February 15, 2016
Is “Value” Possible in Emergency Care?
Even if your hospital is succeeding at reaping the rewards of the government’s value-based care initiatives, you might want to take a look at how the emergency department (ED) is helping you meet these goals. Although it’s easy to assume that a hospital delivering “value” overall is doing so across the board, recent research has shown that “little consistency was found in achievement or improvement across … quality domains, suggesting that the ED performance represents a distinct domain of quality.”
The implications of these findings are threefold:
- Value is possible in the ED
- The ED may be an opportunity for improvement, even in hospitals delivering value
- The ED may be the center of improvement, from which other departments in a hospital can take lessons for succeeding at delivering value.
Although the bad news is that consumers and policy-makers may not be able to understand overall facility quality at a quick glance, “there are broad opportunities for hospitals to improve,” write the authors, however, “quality improvement interventions may need to be tailored specifically to the department,” to ensure positive patient perceptions of care during emergency care. Here are some strategies for delivering value in this fast-paced and often-unpredictable department of the hospital.
1. Don’t just gather data — use them
Tailoring quality care in the ED starts with the development of patient-centered, data-driven processes to improve outcomes that matter to patients. Due to the 24/7 safety-net nature of emergency care, you need to track not only what’s going on inside the department, but the pathways by which patients are discharged to home, directed to another hospital department, or transferred to another facility. Internally, your data need to include patient-specific risk adjustments, “factors ranging from the presence of comorbidities to socioeconomic status and possibly differences in regional parameters.” Understanding who your patients are — and where they might be going — enhances your hospital’s ability to develop relationships with other facilities; to streamline pathways of care within the hospital, between departments; and understand the care and education needs of patients who are going home after treatment.
2. Attack patients’ real issue with wait times
No one likes to be left waiting, but a new white paper shows that it’s not the length of wait times in and of itself that decreases patient satisfaction. Rather, it’s that patients feel as if they’re left in the dark for long periods of time: “Patients simply want to know why they are waiting and what they are waiting for,” write the authors.
It is therefore more important to consistently provide information to patients — even in a busy ED — to manage expectations and reduce the avoidable psychological suffering caused by uncertainty, anxiety and fear. Certified medical scribes can be tasked with delivering messages and updates to patients and their families from the physician. In addition, a scribe can help the physician stay focused on the task at hand by recording notes from the tech, nurse, or another department. This lets the doctor manage new requests in order of actual priority, rather than the order in which they are delivered — and ensures the care plan for the patient in the room is executed in a timely manner. The scribe can also play a critical role in keeping the physician on track to revisit patients or follow up on test results. If the physician wants to see a patient again in 30 minutes or get a report back from radiology or the lab, the scribe can track the time and provide reminders.
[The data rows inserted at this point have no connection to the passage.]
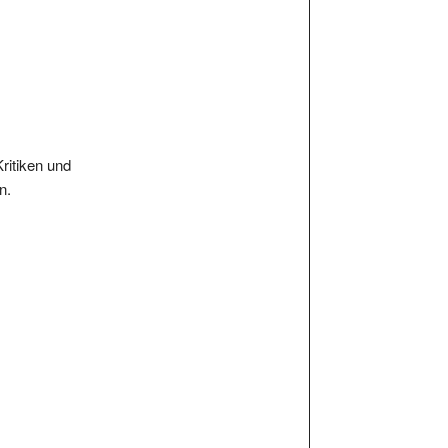
Kritiken und
n.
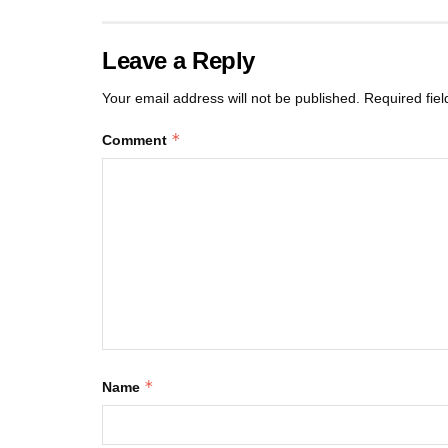
Leave a Reply
Your email address will not be published.
Required fie
*
Comment
*
Name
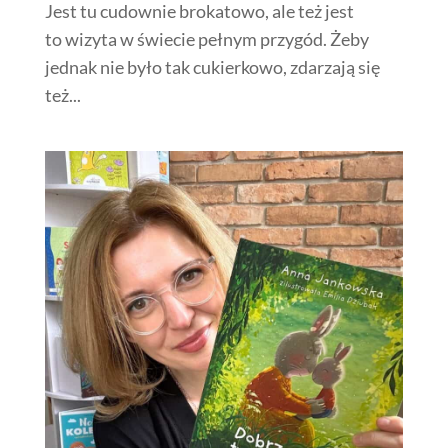
Jest tu cudownie brokatowo, ale też jest
to wizyta w świecie pełnym przygód. Żeby
jednak nie było tak cukierkowo, zdarzają się
też...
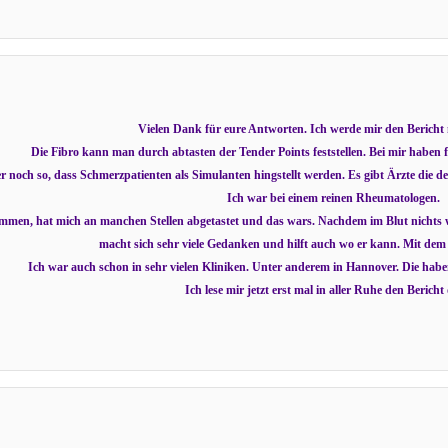
Vielen Dank für eure Antworten. Ich werde mir den Bericht 
Die Fibro kann man durch abtasten der Tender Points feststellen. Bei mir haben fas
er noch so, dass Schmerzpatienten als Simulanten hingstellt werden. Es gibt Ärzte die
Ich war bei einem reinen Rheumatologen.
men, hat mich an manchen Stellen abgetastet und das wars. Nachdem im Blut nichts wa
macht sich sehr viele Gedanken und hilft auch wo er kann. Mit dem
Ich war auch schon in sehr vielen Kliniken. Unter anderem in Hannover. Die habe
Ich lese mir jetzt erst mal in aller Ruhe den Bericht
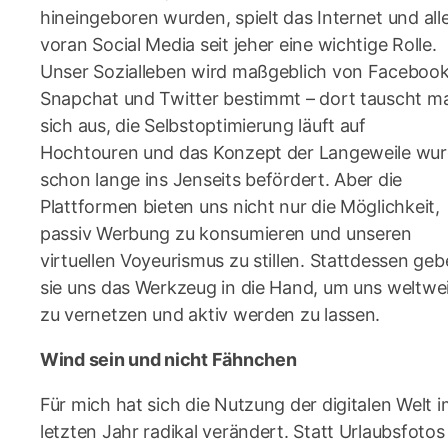
hineingeboren wurden, spielt das Internet und all
voran Social Media seit jeher eine wichtige Rolle.
Unser Sozialleben wird maßgeblich von Facebook
Snapchat und Twitter bestimmt – dort tauscht m
sich aus, die Selbstoptimierung läuft auf
Hochtouren und das Konzept der Langeweile wu
schon lange ins Jenseits befördert. Aber die
Plattformen bieten uns nicht nur die Möglichkeit,
passiv Werbung zu konsumieren und unseren
virtuellen Voyeurismus zu stillen. Stattdessen ge
sie uns das Werkzeug in die Hand, um uns weltwe
zu vernetzen und aktiv werden zu lassen.
Wind sein und nicht Fähnchen
Für mich hat sich die Nutzung der digitalen Welt 
letzten Jahr radikal verändert. Statt Urlaubsfotos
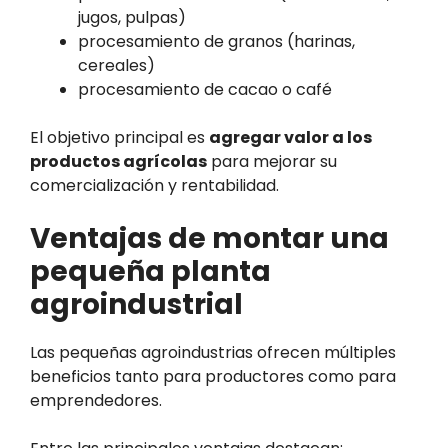
jugos, pulpas)
procesamiento de granos (harinas,
cereales)
procesamiento de cacao o café
El objetivo principal es
agregar valor a los
productos agrícolas
para mejorar su
comercialización y rentabilidad.
Ventajas de montar una
pequeña planta
agroindustrial
Las pequeñas agroindustrias ofrecen múltiples
beneficios tanto para productores como para
emprendedores.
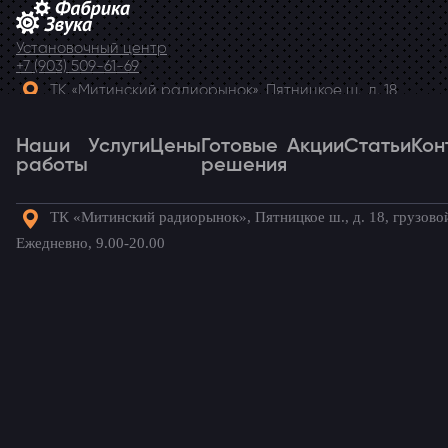
Установочный центр
+7 (903) 509-61-69
ТК «Митинский радиорынок», Пятницкое ш., д. 18,
грузовой двор Ежедневно, 9.00-20.00
Наши
Telegram
Услуги
Цены
Готовые
Акции
Статьи
Кон
работы
решения
ТК «Митинский радиорынок», Пятницкое ш., д. 18, грузово
Наши
Услуги
Цены
Готовые
Акции
Статьи
Кон
Ежедневно, 9.00-20.00
работы
решения
Готовые комплекты для вашего
автомобиля!
Главная
→
Наши работы
→
Chevrolet Niva
→
Камера на
Chevrolet Niva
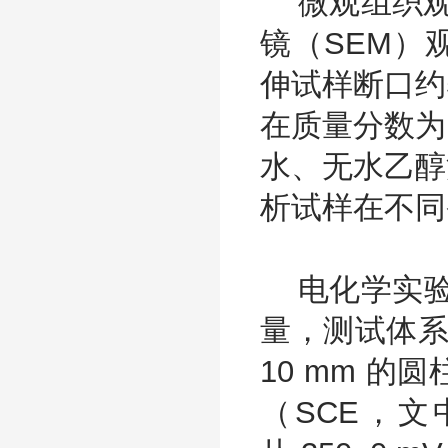
微观组织观察用J
镜（SEM）
伸试样断口约
在质量分数为
水、无水乙醇
析试样在不同
电化学实验采用
量，测试体系
10 mm 
（SCE，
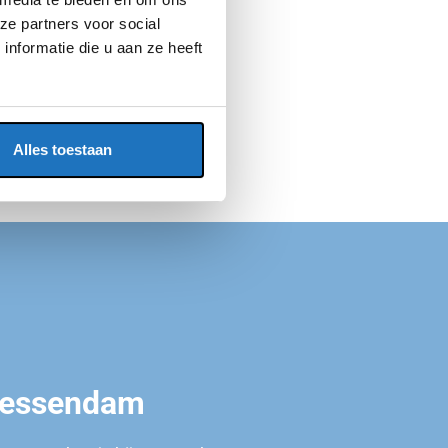
ze partners voor social
nformatie die u aan ze heeft
Alles toestaan
Giessendam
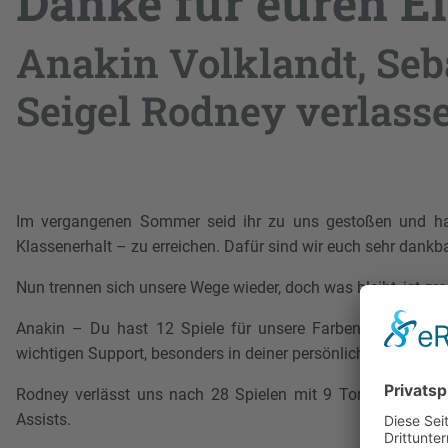
Danke für euren E
Anakin Volklandt, Seb
Seigel Rodney verlass
Im vergangenen Sommer seid ihr zu uns gestoßen und hab
Klassenerhalt – zu erreichen. Dafür sind wir euch sehr dankba
Nun trennen sich unsere Wege wieder, doch was bleibt, ist gr
Anakin – Du hast 12 Spiele für unsere Farben absolviert. 
wichtigen Support, besonders in deiner persönlich schwierigs
Rodney verlässt uns nach 28 Spielen mit 9 Toren und 2 As
Assists.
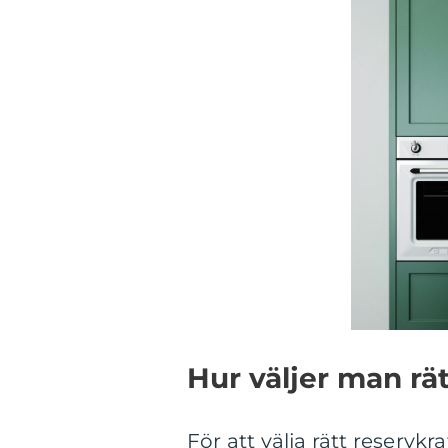
Hur väljer man rä
För att välja rätt reservk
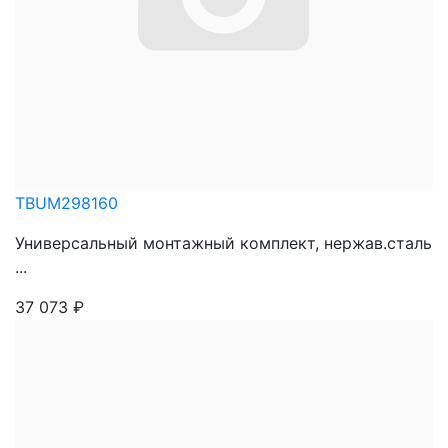
TBUM298160
Универсальный монтажный комплект, нержав.сталь
...
37 073
₽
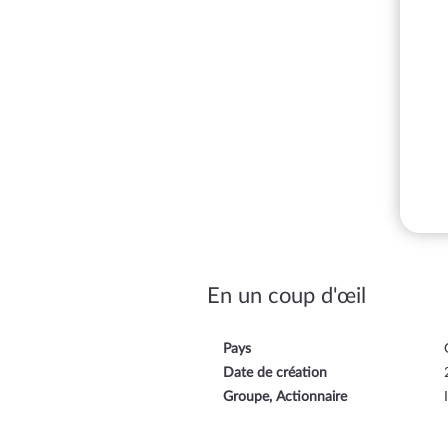
En un coup d'œil
Pays
Date de création
Groupe, Actionnaire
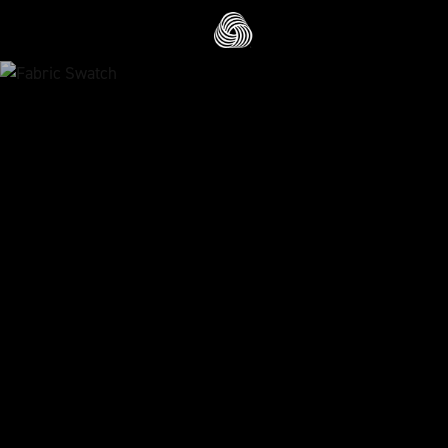
跳转至主目录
However, internal processes must be focused on keeping communication flowing. Timely management of medical documents, tracking of lab work and tests in real time, and following of discharge pathways are all ways to streamline within the hospital, so that patients feel as if they are the center of care, rather than a loose end.
3. Address concerns of clinical staff
High levels of stress, sustained over time, lead to dissatisfaction, lower job engagement and, potentially, lower retention rates. This kind of extreme stress is all-too-common in EDs: 60% of emergency physicians report they are burned out, and over 20% report their workloads contribute to patient transfers, morbidity, or even mortality — all bad news for “quality care.” Worse yet, “9.2% of hospitalists reported suicidal ideation in the previous 12 months,” and when you consider 43.8% say they are emotionally exhausted and 42.3% are experiencing depersonalization, it’s no wonder so many are thinking of leaving. Twenty-nine percent say they’re likely to quit within 2 years, and 13% say they’ll definitely leave.
That’s a high rate of potential turnover — which is highly disruptive and expensive for hospitals, healthcare facilities and health systems. Replacing direct and downstream revenue is a real challenge for administrators. What’s more, when physicians leave the practice or facility, it places further strain on the remaining staff, which increases their stress, and so the circle goes on. Using medical scribes can help support physicians in engaging their patients, eliminating redundant clerical work and focusing on the practice of medicine. Freeing physiciansfrom documentation work and passing on messages for just a few hours a day can make a big difference in their abilities to do their jobs and, potentially, significantly reduce stress levels.
The ED may require separate, tailored quality initiatives to earn the highest quality improvement or achievement. What works in the surgical department may not work in such an unpredictable environment. Although the outcome measures prescribed by the Centers for Medicare and Medicaid services are important to meet for reimbursement, you won’t be able to maximize value without good data, happy patients and satisfied staff.